The room additionally notes the ever-present nature of IKEA – one wall is mounted with classic problems with the furnishings firm’s catalogues, whereas one among its flat-pack cupboards has been suspended from the ceiling.
The exhibition’s second room highlights Karl Lagerfeld’s flat in Monte Carlo, which was stuffed with Memphis furnishings
Guests then wander by to the second exhibition area, Rethinking the Inside, which seems into the residing strategies and daring aesthetics that emerged between 1980 and 1960.
Standout initiatives featured within the room embody late clothier Karl Lagerfeld’s pied-à-terre in Monte Carlo, which was stuffed with Memphis furnishings – a motion thought-about uncommon on the time for its use of vibrant colors and sample.
One wall can also be mounted with an enormous picture of artist Andy Warhol’s Silver Manufacturing unit. Thought-about by the curators as an early instance of loft-style residing, the foil-covered dwelling blurred the boundaries between residing quarters, movie studio, workshop and haunt spot.
The room additionally exhibits Andy Warhol’s Silver Manufacturing unit – a foil-covered loft the place the artist lived and produced work
The third exhibition room – Nature and Know-how – concentrates on the years 1940 to 1960, exploring how interiors grew to become extra mechanised and open to the outside on this interval.
Among the many initiatives highlighted is Casa de Vidro. Created by Italian-Brazilian architect Lina Bo Bardi in 1951, the home has a glass facade that has uninterrupted views of Sao Paulo’s luscious inexperienced terrain.
There’s additionally a tan-leather iteration of designer Finn Juhl’s Cheiftain Chair on show, which takes cues from the undulating hills of the countryside.
The third exhibition area options Lina Bo Bardi’s Casa de Vidro, a glass-fronted dwelling in Sao Paulo
The fourth and remaining room, The Start of Trendy Interiors, lays out the important thing home design ideas that have been established between 1920 and 1940.

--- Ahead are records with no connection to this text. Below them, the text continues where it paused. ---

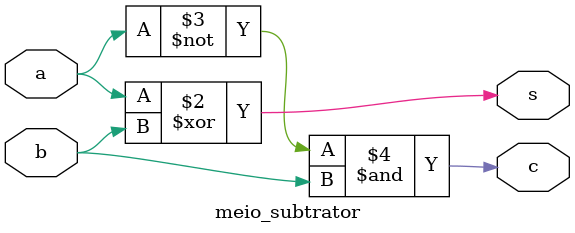
<source format=v>
module meio_subtrator(a, b, s, c);
    input a, b;
    output reg s,c;

    always@(a,b)begin
    s = a ^ b;
    c = ~a & b;    
    end
endmodule  
</source>
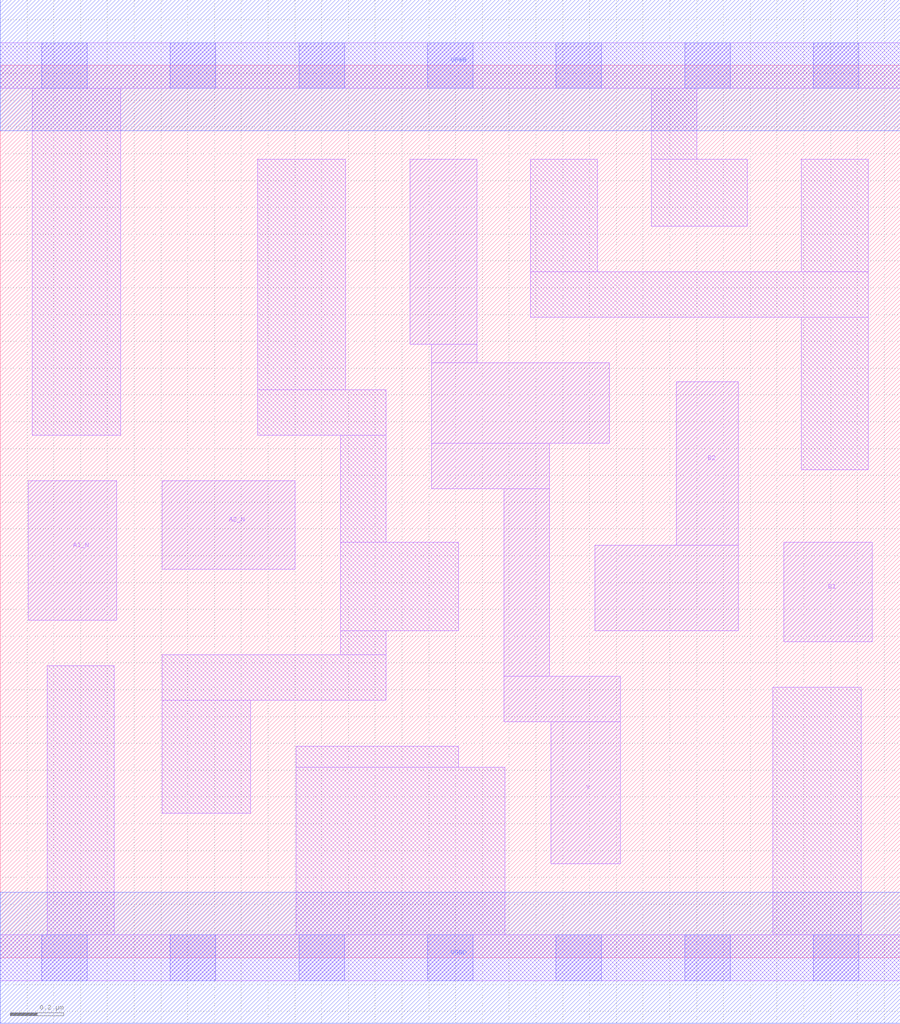
<source format=lef>
# Copyright 2020 The SkyWater PDK Authors
#
# Licensed under the Apache License, Version 2.0 (the "License");
# you may not use this file except in compliance with the License.
# You may obtain a copy of the License at
#
#     https://www.apache.org/licenses/LICENSE-2.0
#
# Unless required by applicable law or agreed to in writing, software
# distributed under the License is distributed on an "AS IS" BASIS,
# WITHOUT WARRANTIES OR CONDITIONS OF ANY KIND, either express or implied.
# See the License for the specific language governing permissions and
# limitations under the License.
#
# SPDX-License-Identifier: Apache-2.0

VERSION 5.5 ;
NAMESCASESENSITIVE ON ;
BUSBITCHARS "[]" ;
DIVIDERCHAR "/" ;
MACRO sky130_fd_sc_ls__a2bb2oi_1
  CLASS CORE ;
  SOURCE USER ;
  ORIGIN  0.000000  0.000000 ;
  SIZE  3.360000 BY  3.330000 ;
  SYMMETRY X Y ;
  SITE unit ;
  PIN A1_N
    ANTENNAGATEAREA  0.233000 ;
    DIRECTION INPUT ;
    USE SIGNAL ;
    PORT
      LAYER li1 ;
        RECT 0.105000 1.260000 0.435000 1.780000 ;
    END
  END A1_N
  PIN A2_N
    ANTENNAGATEAREA  0.233000 ;
    DIRECTION INPUT ;
    USE SIGNAL ;
    PORT
      LAYER li1 ;
        RECT 0.605000 1.450000 1.100000 1.780000 ;
    END
  END A2_N
  PIN B1
    ANTENNAGATEAREA  0.279000 ;
    DIRECTION INPUT ;
    USE SIGNAL ;
    PORT
      LAYER li1 ;
        RECT 2.925000 1.180000 3.255000 1.550000 ;
    END
  END B1
  PIN B2
    ANTENNAGATEAREA  0.279000 ;
    DIRECTION INPUT ;
    USE SIGNAL ;
    PORT
      LAYER li1 ;
        RECT 2.220000 1.220000 2.755000 1.540000 ;
        RECT 2.525000 1.540000 2.755000 2.150000 ;
    END
  END B2
  PIN Y
    ANTENNADIFFAREA  0.515200 ;
    DIRECTION OUTPUT ;
    USE SIGNAL ;
    PORT
      LAYER li1 ;
        RECT 1.530000 2.290000 1.780000 2.980000 ;
        RECT 1.610000 1.750000 2.050000 1.920000 ;
        RECT 1.610000 1.920000 2.275000 2.220000 ;
        RECT 1.610000 2.220000 1.780000 2.290000 ;
        RECT 1.880000 0.880000 2.315000 1.050000 ;
        RECT 1.880000 1.050000 2.050000 1.750000 ;
        RECT 2.055000 0.350000 2.315000 0.880000 ;
    END
  END Y
  PIN VGND
    DIRECTION INOUT ;
    SHAPE ABUTMENT ;
    USE GROUND ;
    PORT
      LAYER met1 ;
        RECT 0.000000 -0.245000 3.360000 0.245000 ;
    END
  END VGND
  PIN VNB
    DIRECTION INOUT ;
    USE GROUND ;
    PORT
    END
  END VNB
  PIN VPB
    DIRECTION INOUT ;
    USE POWER ;
    PORT
    END
  END VPB
  PIN VPWR
    DIRECTION INOUT ;
    SHAPE ABUTMENT ;
    USE POWER ;
    PORT
      LAYER met1 ;
        RECT 0.000000 3.085000 3.360000 3.575000 ;
    END
  END VPWR
  OBS
    LAYER li1 ;
      RECT 0.000000 -0.085000 3.360000 0.085000 ;
      RECT 0.000000  3.245000 3.360000 3.415000 ;
      RECT 0.120000  1.950000 0.450000 3.245000 ;
      RECT 0.175000  0.085000 0.425000 1.090000 ;
      RECT 0.605000  0.540000 0.935000 0.960000 ;
      RECT 0.605000  0.960000 1.440000 1.130000 ;
      RECT 0.960000  1.950000 1.440000 2.120000 ;
      RECT 0.960000  2.120000 1.290000 2.980000 ;
      RECT 1.105000  0.085000 1.885000 0.710000 ;
      RECT 1.105000  0.710000 1.710000 0.790000 ;
      RECT 1.270000  1.130000 1.440000 1.220000 ;
      RECT 1.270000  1.220000 1.710000 1.550000 ;
      RECT 1.270000  1.550000 1.440000 1.950000 ;
      RECT 1.980000  2.390000 3.240000 2.560000 ;
      RECT 1.980000  2.560000 2.230000 2.980000 ;
      RECT 2.430000  2.730000 2.790000 2.980000 ;
      RECT 2.430000  2.980000 2.600000 3.245000 ;
      RECT 2.885000  0.085000 3.215000 1.010000 ;
      RECT 2.990000  1.820000 3.240000 2.390000 ;
      RECT 2.990000  2.560000 3.240000 2.980000 ;
    LAYER mcon ;
      RECT 0.155000 -0.085000 0.325000 0.085000 ;
      RECT 0.155000  3.245000 0.325000 3.415000 ;
      RECT 0.635000 -0.085000 0.805000 0.085000 ;
      RECT 0.635000  3.245000 0.805000 3.415000 ;
      RECT 1.115000 -0.085000 1.285000 0.085000 ;
      RECT 1.115000  3.245000 1.285000 3.415000 ;
      RECT 1.595000 -0.085000 1.765000 0.085000 ;
      RECT 1.595000  3.245000 1.765000 3.415000 ;
      RECT 2.075000 -0.085000 2.245000 0.085000 ;
      RECT 2.075000  3.245000 2.245000 3.415000 ;
      RECT 2.555000 -0.085000 2.725000 0.085000 ;
      RECT 2.555000  3.245000 2.725000 3.415000 ;
      RECT 3.035000 -0.085000 3.205000 0.085000 ;
      RECT 3.035000  3.245000 3.205000 3.415000 ;
  END
END sky130_fd_sc_ls__a2bb2oi_1
END LIBRARY

</source>
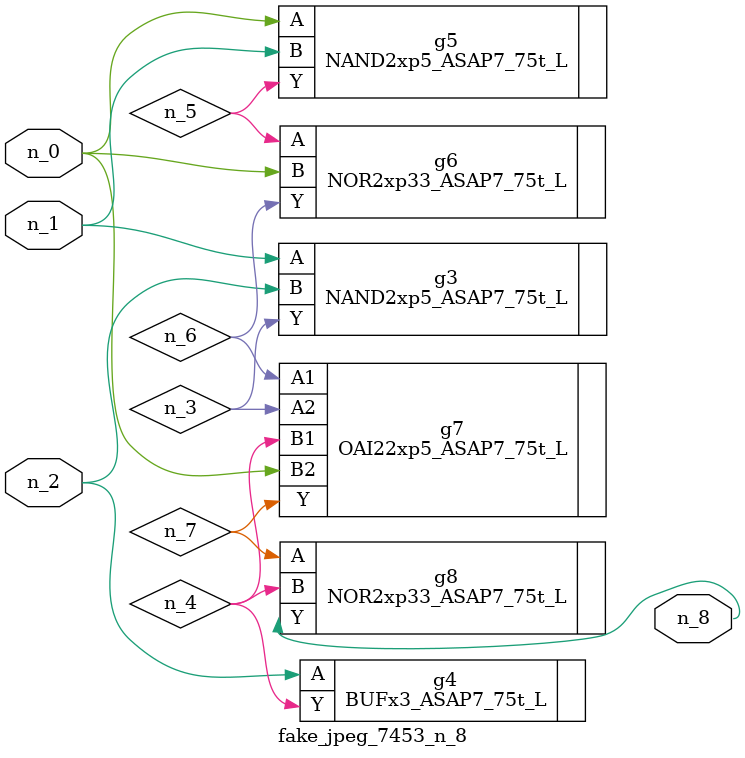
<source format=v>
module fake_jpeg_7453_n_8 (n_0, n_2, n_1, n_8);

input n_0;
input n_2;
input n_1;

output n_8;

wire n_3;
wire n_4;
wire n_6;
wire n_5;
wire n_7;

NAND2xp5_ASAP7_75t_L g3 ( 
.A(n_1),
.B(n_2),
.Y(n_3)
);

BUFx3_ASAP7_75t_L g4 ( 
.A(n_2),
.Y(n_4)
);

NAND2xp5_ASAP7_75t_L g5 ( 
.A(n_0),
.B(n_1),
.Y(n_5)
);

NOR2xp33_ASAP7_75t_L g6 ( 
.A(n_5),
.B(n_0),
.Y(n_6)
);

OAI22xp5_ASAP7_75t_L g7 ( 
.A1(n_6),
.A2(n_3),
.B1(n_4),
.B2(n_0),
.Y(n_7)
);

NOR2xp33_ASAP7_75t_L g8 ( 
.A(n_7),
.B(n_4),
.Y(n_8)
);


endmodule
</source>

A part of the room spotlights Mies van der Rohe’s Villa Tugendhat, one of many first non-public residences to have an open-plan format. There’s additionally a 1:1 mannequin of Margarete Schütte-Lihotzky’s Frankfurt Kitchen, a functionality-focused cooking suite.
One of many room’s cork show plinths presents a tan-leather version of Finn Juhl’s Cheiftain Chair
This is among the few full-scale inside replicas to look all through the exhibition, wherein gadgets are largely displayed on modular cork plinths created by Genoa-based studio House Caviar.
“In case you attempt to recreate one-to-one rooms in a museum, most of them look dusty and unused as a result of what’s missing is the principle factor – the folks that reside in them,” concluded Kries.
The fourth exhibition area showcases Mies van der Rohe’s Villa Tugendhat, one of many first Western residences with an open-plan format
House Tales: 100 Years, 20 Visionary Interiors will probably be displaying on the Vitra Design Museum in Weil am Rhein, Germany, till 23 August 2020.